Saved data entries
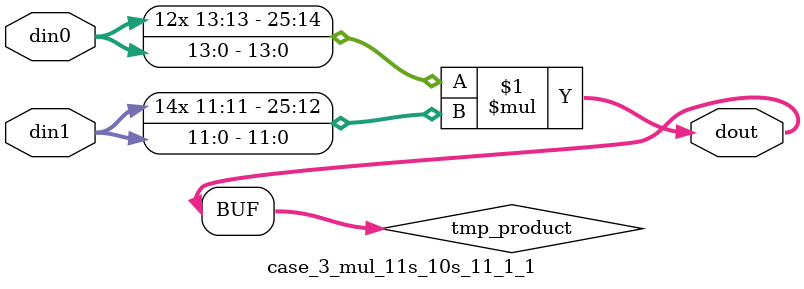
<source format=v>

`timescale 1 ns / 1 ps

 module case_3_mul_11s_10s_11_1_1(din0, din1, dout);
parameter ID = 1;
parameter NUM_STAGE = 0;
parameter din0_WIDTH = 14;
parameter din1_WIDTH = 12;
parameter dout_WIDTH = 26;

input [din0_WIDTH - 1 : 0] din0; 
input [din1_WIDTH - 1 : 0] din1; 
output [dout_WIDTH - 1 : 0] dout;

wire signed [dout_WIDTH - 1 : 0] tmp_product;



























assign tmp_product = $signed(din0) * $signed(din1);








assign dout = tmp_product;





















endmodule

</source>
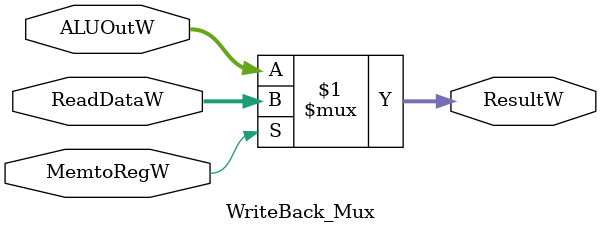
<source format=v>
module WriteBack_Mux
    (
        input MemtoRegW,
        input [31:0] ReadDataW, ALUOutW,
        output [31:0] ResultW
    );
assign ResultW = (MemtoRegW) ? ReadDataW : ALUOutW;
endmodule

</source>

### What you need to do
From the first line to the last, reproduce the records above exactly and skip the pictures.

### Answer space
<source format=v>

`timescale 1 ns / 1 ps

 module case_3_mul_11s_10s_11_1_1(din0, din1, dout);
parameter ID = 1;
parameter NUM_STAGE = 0;
parameter din0_WIDTH = 14;
parameter din1_WIDTH = 12;
parameter dout_WIDTH = 26;

input [din0_WIDTH - 1 : 0] din0; 
input [din1_WIDTH - 1 : 0] din1; 
output [dout_WIDTH - 1 : 0] dout;

wire signed [dout_WIDTH - 1 : 0] tmp_product;



























assign tmp_product = $signed(din0) * $signed(din1);








assign dout = tmp_product;





















endmodule

</source>
<source format=v>
module WriteBack_Mux
    (
        input MemtoRegW,
        input [31:0] ReadDataW, ALUOutW,
        output [31:0] ResultW
    );
assign ResultW = (MemtoRegW) ? ReadDataW : ALUOutW;
endmodule

</source>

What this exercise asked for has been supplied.